## Data to process
---------------
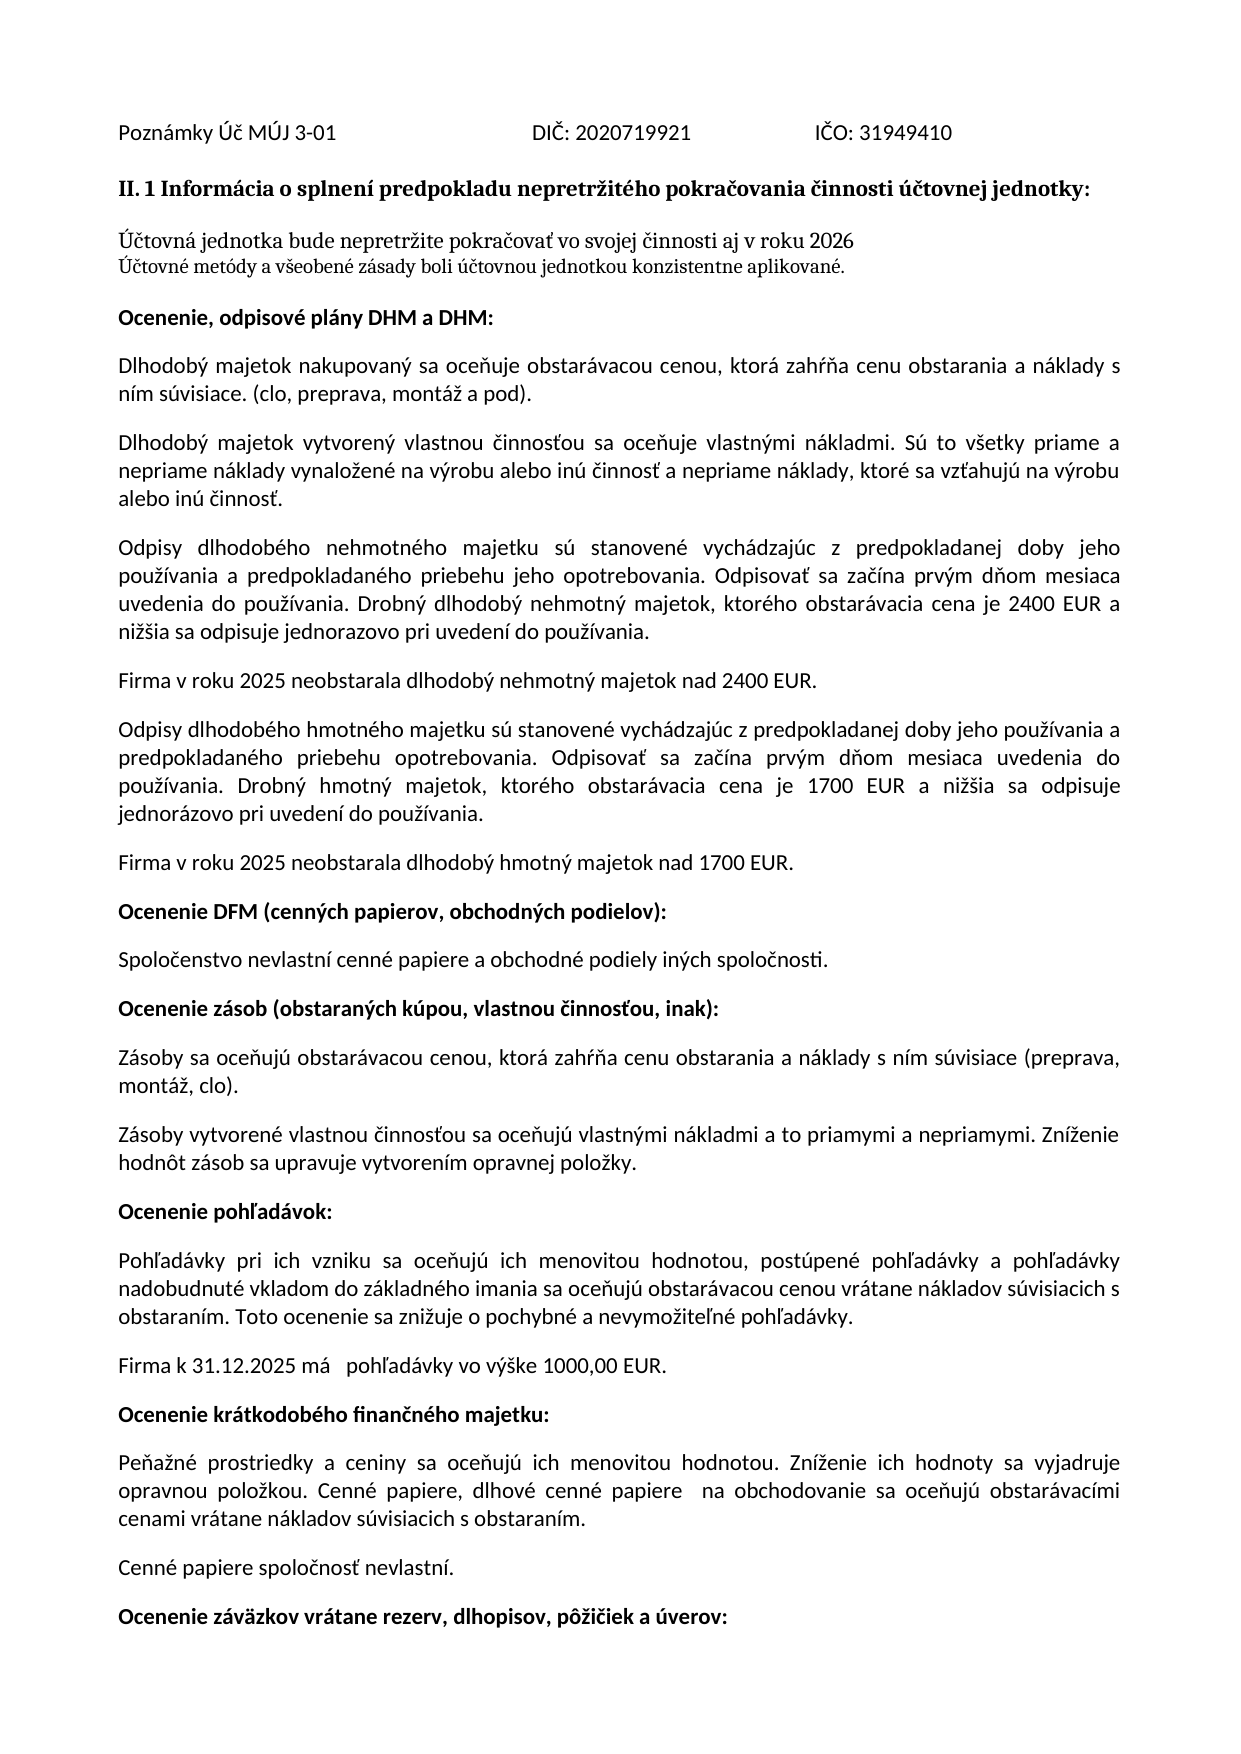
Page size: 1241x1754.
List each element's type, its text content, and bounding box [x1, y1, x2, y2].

text Odpisy dlhodobého nehmotného majetku sú stanovené vychádzajúc z predpokladanej doby jeho používania a predpokladaného priebehu jeho opotrebovania. Odpisovať sa začína prvým dňom mesiaca uvedenia do používania. Drobný dlhodobý nehmotný majetok, ktorého obstarávacia cena je 2400 EUR a nižšia sa odpisuje jednorazovo pri uvedení do používania. [118, 533, 1122, 645]
text Ocenenie krátkodobého finančného majetku: [118, 1400, 1122, 1428]
text Firma v roku 2025 neobstarala dlhodobý nehmotný majetok nad 2400 EUR. [118, 666, 1122, 694]
text Odpisy dlhodobého hmotného majetku sú stanovené vychádzajúc z predpokladanej doby jeho používania a predpokladaného priebehu opotrebovania. Odpisovať sa začína prvým dňom mesiaca uvedenia do používania. Drobný hmotný majetok, ktorého obstarávacia cena je 1700 EUR a nižšia sa odpisuje jednorázovo pri uvedení do používania. [118, 715, 1122, 827]
text Zásoby vytvorené vlastnou činnosťou sa oceňujú vlastnými nákladmi a to priamymi a nepriamymi. Zníženie hodnôt zásob sa upravuje vytvorením opravnej položky. [118, 1120, 1122, 1176]
text Účtovné metódy a všeobené zásady boli účtovnou jednotkou konzistentne aplikované. [118, 255, 1122, 279]
text Ocenenie DFM (cenných papierov, obchodných podielov): [118, 897, 1122, 925]
text Ocenenie záväzkov vrátane rezerv, dlhopisov, pôžičiek a úverov: [118, 1602, 1122, 1630]
text Pohľadávky pri ich vzniku sa oceňujú ich menovitou hodnotou, postúpené pohľadávky a pohľadávky nadobudnuté vkladom do základného imania sa oceňujú obstarávacou cenou vrátane nákladov súvisiacich s obstaraním. Toto ocenenie sa znižuje o pochybné a nevymožiteľné pohľadávky. [118, 1246, 1122, 1330]
text Cenné papiere spoločnosť nevlastní. [118, 1553, 1122, 1581]
text Spoločenstvo nevlastní cenné papiere a obchodné podiely iných spoločnosti. [118, 946, 1122, 974]
text II. 1 Informácia o splnení predpokladu nepretržitého pokračovania činnosti účtovnej jednotky: [118, 176, 1122, 202]
text Ocenenie, odpisové plány DHM a DHM: [118, 303, 1122, 331]
text Peňažné prostriedky a ceniny sa oceňujú ich menovitou hodnotou. Zníženie ich hodnoty sa vyjadruje opravnou položkou. Cenné papiere, dlhové cenné papiere na obchodovanie sa oceňujú obstarávacími cenami vrátane nákladov súvisiacich s obstaraním. [118, 1448, 1122, 1533]
text Dlhodobý majetok nakupovaný sa oceňuje obstarávacou cenou, ktorá zahŕňa cenu obstarania a náklady s ním súvisiace. (clo, preprava, montáž a pod). [118, 351, 1122, 407]
text Ocenenie pohľadávok: [118, 1197, 1122, 1225]
text Dlhodobý majetok vytvorený vlastnou činnosťou sa oceňuje vlastnými nákladmi. Sú to všetky priame a nepriame náklady vynaložené na výrobu alebo inú činnosť a nepriame náklady, ktoré sa vzťahujú na výrobu alebo inú činnosť. [118, 428, 1122, 512]
text Zásoby sa oceňujú obstarávacou cenou, ktorá zahŕňa cenu obstarania a náklady s ním súvisiace (preprava, montáž, clo). [118, 1043, 1122, 1099]
text Firma k 31.12.2025 má pohľadávky vo výške 1000,00 EUR. [118, 1351, 1122, 1379]
text Účtovná jednotka bude nepretržite pokračovať vo svojej činnosti aj v roku 2026 [118, 228, 1122, 255]
text Ocenenie zásob (obstaraných kúpou, vlastnou činnosťou, inak): [118, 994, 1122, 1022]
text Firma v roku 2025 neobstarala dlhodobý hmotný majetok nad 1700 EUR. [118, 848, 1122, 876]
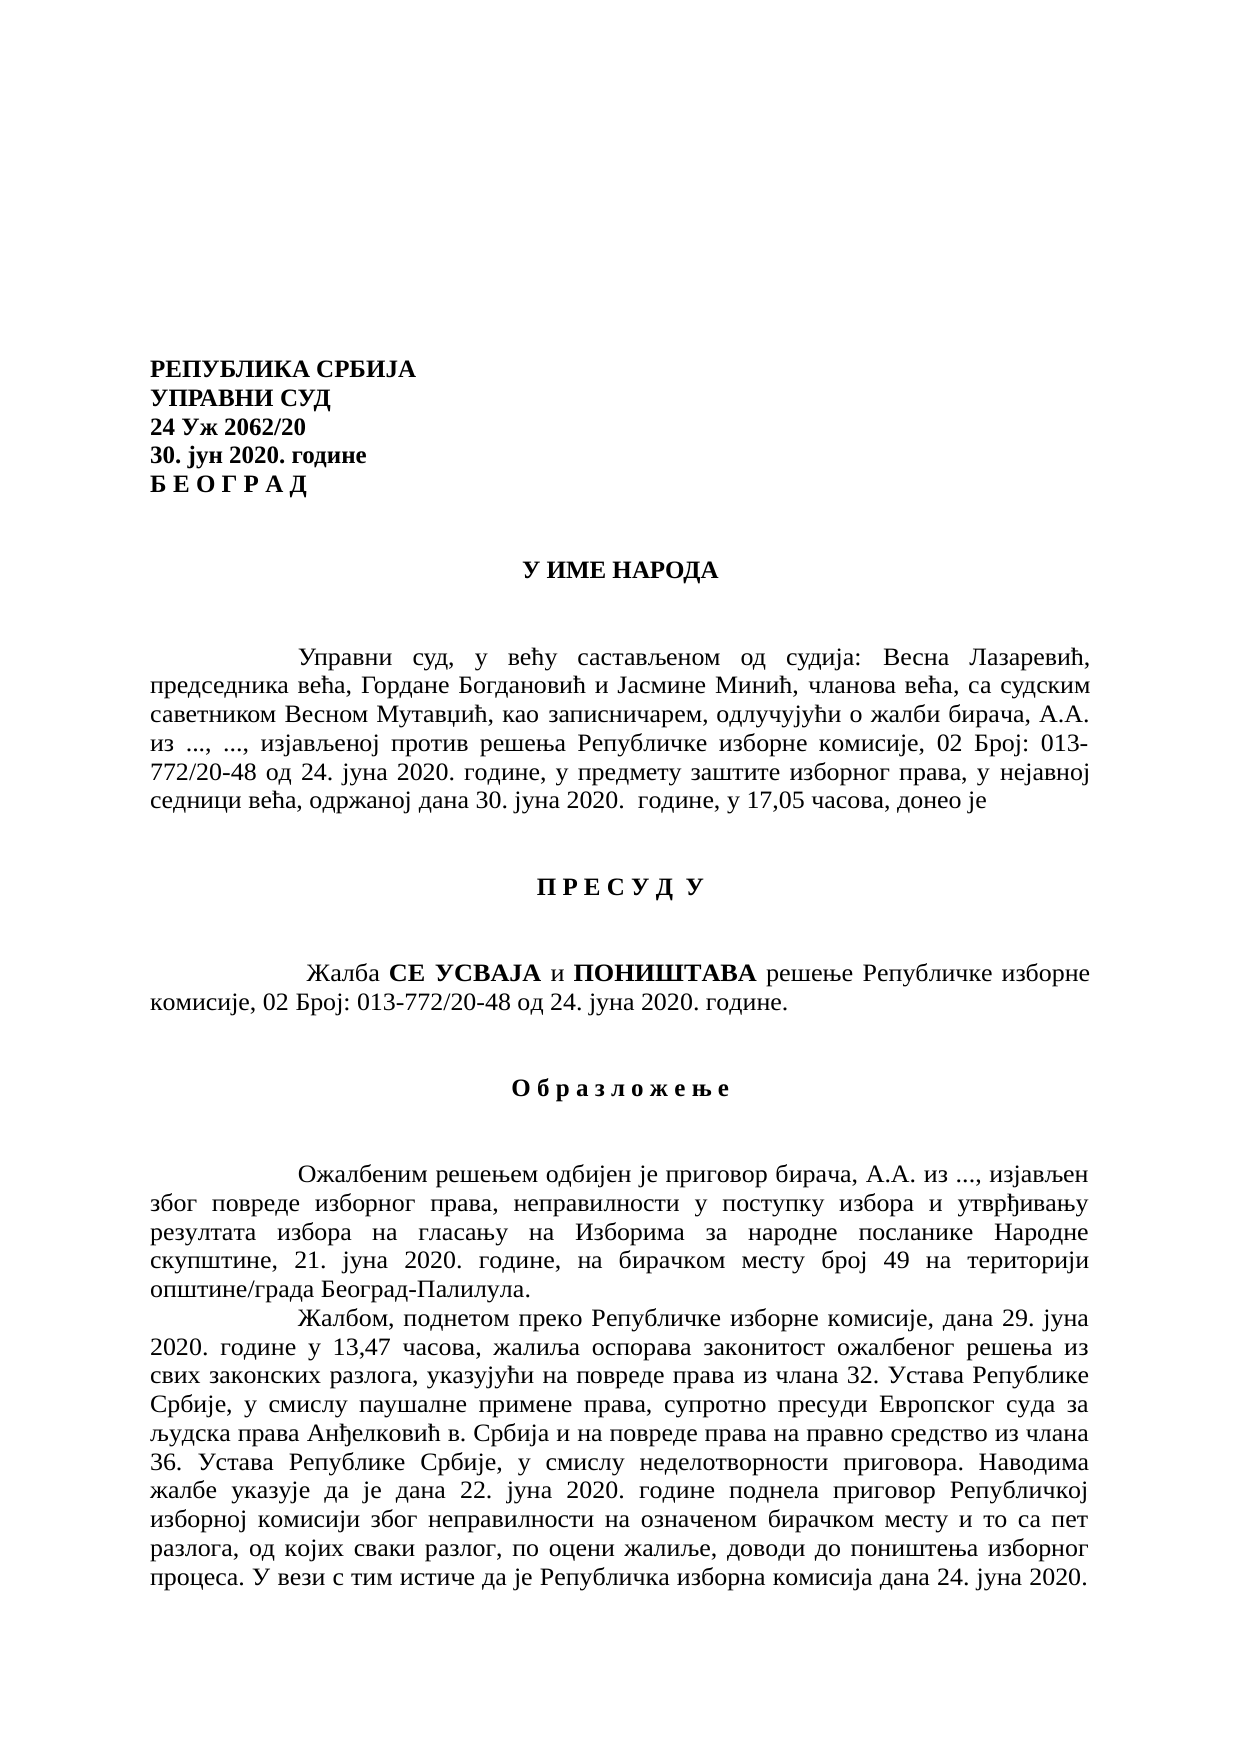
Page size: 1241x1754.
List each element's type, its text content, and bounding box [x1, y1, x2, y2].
---------------
## Task
Retype every line of the records above without altering anything, but omit the pictures.

## Output of the task
Page size: 1241x1754.
List each element's type, its text content, and bounding box [x1, y1, x2, y2].

text Odpisy dlhodobého nehmotného majetku sú stanovené vychádzajúc z predpokladanej doby jeho používania a predpokladaného priebehu jeho opotrebovania. Odpisovať sa začína prvým dňom mesiaca uvedenia do používania. Drobný dlhodobý nehmotný majetok, ktorého obstarávacia cena je 2400 EUR a nižšia sa odpisuje jednorazovo pri uvedení do používania. [118, 533, 1122, 645]
text Ocenenie krátkodobého finančného majetku: [118, 1400, 1122, 1428]
text Firma v roku 2025 neobstarala dlhodobý nehmotný majetok nad 2400 EUR. [118, 666, 1122, 694]
text Odpisy dlhodobého hmotného majetku sú stanovené vychádzajúc z predpokladanej doby jeho používania a predpokladaného priebehu opotrebovania. Odpisovať sa začína prvým dňom mesiaca uvedenia do používania. Drobný hmotný majetok, ktorého obstarávacia cena je 1700 EUR a nižšia sa odpisuje jednorázovo pri uvedení do používania. [118, 715, 1122, 827]
text Zásoby vytvorené vlastnou činnosťou sa oceňujú vlastnými nákladmi a to priamymi a nepriamymi. Zníženie hodnôt zásob sa upravuje vytvorením opravnej položky. [118, 1120, 1122, 1176]
text Účtovné metódy a všeobené zásady boli účtovnou jednotkou konzistentne aplikované. [118, 255, 1122, 279]
text Ocenenie DFM (cenných papierov, obchodných podielov): [118, 897, 1122, 925]
text Ocenenie záväzkov vrátane rezerv, dlhopisov, pôžičiek a úverov: [118, 1602, 1122, 1630]
text Pohľadávky pri ich vzniku sa oceňujú ich menovitou hodnotou, postúpené pohľadávky a pohľadávky nadobudnuté vkladom do základného imania sa oceňujú obstarávacou cenou vrátane nákladov súvisiacich s obstaraním. Toto ocenenie sa znižuje o pochybné a nevymožiteľné pohľadávky. [118, 1246, 1122, 1330]
text Cenné papiere spoločnosť nevlastní. [118, 1553, 1122, 1581]
text Spoločenstvo nevlastní cenné papiere a obchodné podiely iných spoločnosti. [118, 946, 1122, 974]
text II. 1 Informácia o splnení predpokladu nepretržitého pokračovania činnosti účtovnej jednotky: [118, 176, 1122, 202]
text Ocenenie, odpisové plány DHM a DHM: [118, 303, 1122, 331]
text Peňažné prostriedky a ceniny sa oceňujú ich menovitou hodnotou. Zníženie ich hodnoty sa vyjadruje opravnou položkou. Cenné papiere, dlhové cenné papiere na obchodovanie sa oceňujú obstarávacími cenami vrátane nákladov súvisiacich s obstaraním. [118, 1448, 1122, 1533]
text Dlhodobý majetok nakupovaný sa oceňuje obstarávacou cenou, ktorá zahŕňa cenu obstarania a náklady s ním súvisiace. (clo, preprava, montáž a pod). [118, 351, 1122, 407]
text Ocenenie pohľadávok: [118, 1197, 1122, 1225]
text Dlhodobý majetok vytvorený vlastnou činnosťou sa oceňuje vlastnými nákladmi. Sú to všetky priame a nepriame náklady vynaložené na výrobu alebo inú činnosť a nepriame náklady, ktoré sa vzťahujú na výrobu alebo inú činnosť. [118, 428, 1122, 512]
text Zásoby sa oceňujú obstarávacou cenou, ktorá zahŕňa cenu obstarania a náklady s ním súvisiace (preprava, montáž, clo). [118, 1043, 1122, 1099]
text Firma k 31.12.2025 má pohľadávky vo výške 1000,00 EUR. [118, 1351, 1122, 1379]
text Účtovná jednotka bude nepretržite pokračovať vo svojej činnosti aj v roku 2026 [118, 228, 1122, 255]
text Ocenenie zásob (obstaraných kúpou, vlastnou činnosťou, inak): [118, 994, 1122, 1022]
text Firma v roku 2025 neobstarala dlhodobý hmotný majetok nad 1700 EUR. [118, 848, 1122, 876]
Page size: 1241x1754.
List each element's type, its text content, and bounding box [x1, y1, x2, y2].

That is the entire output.